Friday, August 21, 2009

Even when I'm miles at sea

The library is like an indulgent aunt that will give you whatever you want, as long as whatever you want is always books and movies. This isn't all I ever want, but enough of it to matter. And while I am mostly happy to be unemployed for a few weeks, using the library every day makes me feel like I haven't gone entirely off the grid. I put on a nice dress, I brush out my hair, I look for jobs and make requests. I move and shake.

But when I don't move and shake, I listen to Double Fantasy in my apartment. I like it as a record of mutual adoration but also because it so directly precedes this cataclysmic event in Yoko Ono's personal history. Yoko singing "Hard Times Are Over" inspires a wincing kind of empathy in me. She had no idea because nobody ever does.

Wednesday, August 12, 2009

Maybe I'll settle down with you

Cleaning a small apartment can be real satisfying real quick.

Christian, if you see your papa


1. Practically wooden teeth
2. Sandpaper laugh
3. Use of profanity
4. Use of profanity in direct proportion to improvements in mood, enthusiasm
5. Music lover, finger snapper
6. Meatball maker

Monday, August 10, 2009

You've been told you are a motherfucker


I read Us Weekly at the library today satisfied that it was somehow a more nobel act than purchasing the magazine or seeking out its contents on the internet. I think this is a good way to enjoy unsavory pleasures.

Sunday, August 9, 2009

Well I didn't, but they did

It will be a year on October 10th. Time passes and its a real strange thing. My first impulse when my brother showed up was to be embarrassed that it was late morning and I hadn't even showered. He sat down and told me that Sean died, that we had to go home right away, and then Mike came inside. You know, I had a sponge in my hand, just wiping down the counters without looking up while we talked about what happened and what had to happen next.

You think the whole world is supposed to stop but it doesn't. It keeps going and the banal things you were scared about before stay mundane and pointless but somehow worse. Clarity and perspective come later but those first few months, maybe even the first year, you suffer over just about everything you can. I broke a dish, my bike tire went flat, my family is half gone, it all feels remarkably the same. All bad news, all raining down on you with shocking constancy.

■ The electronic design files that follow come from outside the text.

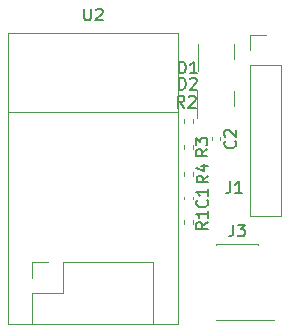
<source format=gbr>
%TF.GenerationSoftware,KiCad,Pcbnew,(6.0.7)*%
%TF.CreationDate,2022-09-08T10:14:31+02:00*%
%TF.ProjectId,esp8266_KiCAD,65737038-3236-4365-9f4b-694341442e6b,rev?*%
%TF.SameCoordinates,Original*%
%TF.FileFunction,Legend,Top*%
%TF.FilePolarity,Positive*%
%FSLAX46Y46*%
G04 Gerber Fmt 4.6, Leading zero omitted, Abs format (unit mm)*
G04 Created by KiCad (PCBNEW (6.0.7)) date 2022-09-08 10:14:31*
%MOMM*%
%LPD*%
G01*
G04 APERTURE LIST*
%ADD10C,0.150000*%
%ADD11C,0.120000*%
G04 APERTURE END LIST*
D10*
%TO.C,J3*%
X89466666Y-46327380D02*
X89466666Y-47041666D01*
X89419047Y-47184523D01*
X89323809Y-47279761D01*
X89180952Y-47327380D01*
X89085714Y-47327380D01*
X89847619Y-46327380D02*
X90466666Y-46327380D01*
X90133333Y-46708333D01*
X90276190Y-46708333D01*
X90371428Y-46755952D01*
X90419047Y-46803571D01*
X90466666Y-46898809D01*
X90466666Y-47136904D01*
X90419047Y-47232142D01*
X90371428Y-47279761D01*
X90276190Y-47327380D01*
X89990476Y-47327380D01*
X89895238Y-47279761D01*
X89847619Y-47232142D01*
%TO.C,U2*%
X76863095Y-28052380D02*
X76863095Y-28861904D01*
X76910714Y-28957142D01*
X76958333Y-29004761D01*
X77053571Y-29052380D01*
X77244047Y-29052380D01*
X77339285Y-29004761D01*
X77386904Y-28957142D01*
X77434523Y-28861904D01*
X77434523Y-28052380D01*
X77863095Y-28147619D02*
X77910714Y-28100000D01*
X78005952Y-28052380D01*
X78244047Y-28052380D01*
X78339285Y-28100000D01*
X78386904Y-28147619D01*
X78434523Y-28242857D01*
X78434523Y-28338095D01*
X78386904Y-28480952D01*
X77815476Y-29052380D01*
X78434523Y-29052380D01*
%TO.C,R4*%
X87377380Y-42191666D02*
X86901190Y-42525000D01*
X87377380Y-42763095D02*
X86377380Y-42763095D01*
X86377380Y-42382142D01*
X86425000Y-42286904D01*
X86472619Y-42239285D01*
X86567857Y-42191666D01*
X86710714Y-42191666D01*
X86805952Y-42239285D01*
X86853571Y-42286904D01*
X86901190Y-42382142D01*
X86901190Y-42763095D01*
X86710714Y-41334523D02*
X87377380Y-41334523D01*
X86329761Y-41572619D02*
X87044047Y-41810714D01*
X87044047Y-41191666D01*
%TO.C,R3*%
X87297380Y-39941666D02*
X86821190Y-40275000D01*
X87297380Y-40513095D02*
X86297380Y-40513095D01*
X86297380Y-40132142D01*
X86345000Y-40036904D01*
X86392619Y-39989285D01*
X86487857Y-39941666D01*
X86630714Y-39941666D01*
X86725952Y-39989285D01*
X86773571Y-40036904D01*
X86821190Y-40132142D01*
X86821190Y-40513095D01*
X86297380Y-39608333D02*
X86297380Y-38989285D01*
X86678333Y-39322619D01*
X86678333Y-39179761D01*
X86725952Y-39084523D01*
X86773571Y-39036904D01*
X86868809Y-38989285D01*
X87106904Y-38989285D01*
X87202142Y-39036904D01*
X87249761Y-39084523D01*
X87297380Y-39179761D01*
X87297380Y-39465476D01*
X87249761Y-39560714D01*
X87202142Y-39608333D01*
%TO.C,R2*%
X85333333Y-36427380D02*
X85000000Y-35951190D01*
X84761904Y-36427380D02*
X84761904Y-35427380D01*
X85142857Y-35427380D01*
X85238095Y-35475000D01*
X85285714Y-35522619D01*
X85333333Y-35617857D01*
X85333333Y-35760714D01*
X85285714Y-35855952D01*
X85238095Y-35903571D01*
X85142857Y-35951190D01*
X84761904Y-35951190D01*
X85714285Y-35522619D02*
X85761904Y-35475000D01*
X85857142Y-35427380D01*
X86095238Y-35427380D01*
X86190476Y-35475000D01*
X86238095Y-35522619D01*
X86285714Y-35617857D01*
X86285714Y-35713095D01*
X86238095Y-35855952D01*
X85666666Y-36427380D01*
X86285714Y-36427380D01*
%TO.C,R1*%
X87327380Y-46116666D02*
X86851190Y-46450000D01*
X87327380Y-46688095D02*
X86327380Y-46688095D01*
X86327380Y-46307142D01*
X86375000Y-46211904D01*
X86422619Y-46164285D01*
X86517857Y-46116666D01*
X86660714Y-46116666D01*
X86755952Y-46164285D01*
X86803571Y-46211904D01*
X86851190Y-46307142D01*
X86851190Y-46688095D01*
X87327380Y-45164285D02*
X87327380Y-45735714D01*
X87327380Y-45450000D02*
X86327380Y-45450000D01*
X86470238Y-45545238D01*
X86565476Y-45640476D01*
X86613095Y-45735714D01*
%TO.C,J1*%
X89216666Y-42677380D02*
X89216666Y-43391666D01*
X89169047Y-43534523D01*
X89073809Y-43629761D01*
X88930952Y-43677380D01*
X88835714Y-43677380D01*
X90216666Y-43677380D02*
X89645238Y-43677380D01*
X89930952Y-43677380D02*
X89930952Y-42677380D01*
X89835714Y-42820238D01*
X89740476Y-42915476D01*
X89645238Y-42963095D01*
%TO.C,D2*%
X84886904Y-34902380D02*
X84886904Y-33902380D01*
X85125000Y-33902380D01*
X85267857Y-33950000D01*
X85363095Y-34045238D01*
X85410714Y-34140476D01*
X85458333Y-34330952D01*
X85458333Y-34473809D01*
X85410714Y-34664285D01*
X85363095Y-34759523D01*
X85267857Y-34854761D01*
X85125000Y-34902380D01*
X84886904Y-34902380D01*
X85839285Y-33997619D02*
X85886904Y-33950000D01*
X85982142Y-33902380D01*
X86220238Y-33902380D01*
X86315476Y-33950000D01*
X86363095Y-33997619D01*
X86410714Y-34092857D01*
X86410714Y-34188095D01*
X86363095Y-34330952D01*
X85791666Y-34902380D01*
X86410714Y-34902380D01*
%TO.C,D1*%
X84886904Y-33527380D02*
X84886904Y-32527380D01*
X85125000Y-32527380D01*
X85267857Y-32575000D01*
X85363095Y-32670238D01*
X85410714Y-32765476D01*
X85458333Y-32955952D01*
X85458333Y-33098809D01*
X85410714Y-33289285D01*
X85363095Y-33384523D01*
X85267857Y-33479761D01*
X85125000Y-33527380D01*
X84886904Y-33527380D01*
X86410714Y-33527380D02*
X85839285Y-33527380D01*
X86125000Y-33527380D02*
X86125000Y-32527380D01*
X86029761Y-32670238D01*
X85934523Y-32765476D01*
X85839285Y-32813095D01*
%TO.C,C2*%
X89632142Y-39266666D02*
X89679761Y-39314285D01*
X89727380Y-39457142D01*
X89727380Y-39552380D01*
X89679761Y-39695238D01*
X89584523Y-39790476D01*
X89489285Y-39838095D01*
X89298809Y-39885714D01*
X89155952Y-39885714D01*
X88965476Y-39838095D01*
X88870238Y-39790476D01*
X88775000Y-39695238D01*
X88727380Y-39552380D01*
X88727380Y-39457142D01*
X88775000Y-39314285D01*
X88822619Y-39266666D01*
X88822619Y-38885714D02*
X88775000Y-38838095D01*
X88727380Y-38742857D01*
X88727380Y-38504761D01*
X88775000Y-38409523D01*
X88822619Y-38361904D01*
X88917857Y-38314285D01*
X89013095Y-38314285D01*
X89155952Y-38361904D01*
X89727380Y-38933333D01*
X89727380Y-38314285D01*
%TO.C,C1*%
X87257142Y-44266666D02*
X87304761Y-44314285D01*
X87352380Y-44457142D01*
X87352380Y-44552380D01*
X87304761Y-44695238D01*
X87209523Y-44790476D01*
X87114285Y-44838095D01*
X86923809Y-44885714D01*
X86780952Y-44885714D01*
X86590476Y-44838095D01*
X86495238Y-44790476D01*
X86400000Y-44695238D01*
X86352380Y-44552380D01*
X86352380Y-44457142D01*
X86400000Y-44314285D01*
X86447619Y-44266666D01*
X87352380Y-43314285D02*
X87352380Y-43885714D01*
X87352380Y-43600000D02*
X86352380Y-43600000D01*
X86495238Y-43695238D01*
X86590476Y-43790476D01*
X86638095Y-43885714D01*
D11*
%TO.C,J3*%
X91565000Y-54435000D02*
X91565000Y-54370000D01*
X92890000Y-54370000D02*
X91565000Y-54370000D01*
X88035000Y-48030000D02*
X88035000Y-47965000D01*
X88035000Y-54435000D02*
X88035000Y-54370000D01*
X91565000Y-54435000D02*
X88035000Y-54435000D01*
X91565000Y-47965000D02*
X88035000Y-47965000D01*
X91565000Y-48030000D02*
X91565000Y-47965000D01*
%TO.C,U2*%
X75045000Y-52110000D02*
X72445000Y-52110000D01*
X73775000Y-49510000D02*
X72445000Y-49510000D01*
X72445000Y-54710000D02*
X82725000Y-54710000D01*
X82725000Y-49510000D02*
X82725000Y-54710000D01*
X75045000Y-49510000D02*
X82725000Y-49510000D01*
X70375000Y-36780000D02*
X84775000Y-36780000D01*
X75045000Y-49510000D02*
X75045000Y-52110000D01*
X72445000Y-49510000D02*
X72445000Y-50840000D01*
X72445000Y-52110000D02*
X72445000Y-54710000D01*
X70375000Y-54780000D02*
X84775000Y-54780000D01*
X84775000Y-54780000D02*
X84775000Y-30080000D01*
X84775000Y-30080000D02*
X70375000Y-30080000D01*
X70375000Y-30080000D02*
X70375000Y-54780000D01*
%TO.C,R4*%
X86080000Y-42178641D02*
X86080000Y-41871359D01*
X85320000Y-42178641D02*
X85320000Y-41871359D01*
%TO.C,R3*%
X86055000Y-39621359D02*
X86055000Y-39928641D01*
X85295000Y-39621359D02*
X85295000Y-39928641D01*
%TO.C,R2*%
X86055000Y-37728641D02*
X86055000Y-37421359D01*
X85295000Y-37728641D02*
X85295000Y-37421359D01*
%TO.C,R1*%
X86055000Y-45946359D02*
X86055000Y-46253641D01*
X85295000Y-45946359D02*
X85295000Y-46253641D01*
%TO.C,J1*%
X90895000Y-32845000D02*
X90895000Y-45605000D01*
X90895000Y-31575000D02*
X90895000Y-30245000D01*
X90895000Y-30245000D02*
X92225000Y-30245000D01*
X90895000Y-32845000D02*
X93555000Y-32845000D01*
X90895000Y-45605000D02*
X93555000Y-45605000D01*
X93555000Y-32845000D02*
X93555000Y-45605000D01*
%TO.C,D2*%
X86440000Y-35675000D02*
X86440000Y-35025000D01*
X89560000Y-35675000D02*
X89560000Y-35025000D01*
X86440000Y-35675000D02*
X86440000Y-37350000D01*
X89560000Y-35675000D02*
X89560000Y-36325000D01*
%TO.C,D1*%
X86465000Y-31675000D02*
X86465000Y-31025000D01*
X89585000Y-31675000D02*
X89585000Y-31025000D01*
X86465000Y-31675000D02*
X86465000Y-33350000D01*
X89585000Y-31675000D02*
X89585000Y-32325000D01*
%TO.C,C2*%
X88385000Y-39157836D02*
X88385000Y-38942164D01*
X87665000Y-39157836D02*
X87665000Y-38942164D01*
%TO.C,C1*%
X86060000Y-44182836D02*
X86060000Y-43967164D01*
X85340000Y-44182836D02*
X85340000Y-43967164D01*
%TD*%
M02*

</source>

You know, I didn't cry for the first few hours. Terry borrowed Mike's car and we drove back to the Bronx in deep traffic, barely moving. His phone kept ringing and he just kept answering it, saying Sean died over and over again, providing the same details over and over again. I laughed at the time because the absurdity hurt so bad I could have died myself. I went home and just got to work cleaning my mother's apartment, just as I had before. Dusting the glass on the coffee table, emptying the ashtrays. It was terrible how familiar it all felt, that there was a procedure and I was following it.

I finally cried when I started to dust under the television, sorting through Sean's bizarre movie collection. It was the everyday artifacts that hurt to look at the most. The things a person surrounds themselves with because they were meant to keep living. The cup he had been drinking out of was still on the table, suddenly loaded and heavy because it was probably the last thing he ever touched. I was cleaning the apartment but there the cup sat and how could I even think to move it. It should stay there like a monument for the rest of my life. Making a thing like that so important, well it's enough to make you lose your mind.

Saturday, August 1, 2009

I feel it all I feel it all

I really liked having a desk job because its just so easy to explain to people when they ask what you do. Working at a gallery was almost like being a police officer in that everyone immediately knew what I did the second I said it. Which is to say that I just sat there and looked recipes up on the internet. No one ever came in and not much ever happened. The room was big and bright and I liked watching the fall reveal itself week after week through the picture windows. I wrote papers, read about Hindu nationalism, kept chugging along on what I thought was my impressive academic life, drinking hot tea for seven hours and then closing up shop. Another satisfying feeling. Pulling down the gates, locking them, arming the security system. I had codes! I had security codes and god how much more important could my job be?

I was sick in October, working at the gallery on a Sunday and my mom and dad came by with our family dog. That was a funny habit my father had, always bringing the dog along. Once he drove me home to Brooklyn and brought the dog. We stopped to get gas and when my father stepped out of the car the dog shot up to the front seat and just stared at him with such love and anxiety. It was strange and endearing.

On this particular day in October my mother stood outside chain smoking because she was pissed about something my father had done, the dog was in the gallery which wasn't allowed, but my dad seemed to be in a lovely mood. He brought me soup from the Italian place up by them, walked around the neighborhood and came back again. Steve had given me a Feist record and I was listening to it over and over in this open space, looking out the window as my parents smoked and forgave one another. Feeling good about the coming winter. Waiting for it because it was going to bring me all good things.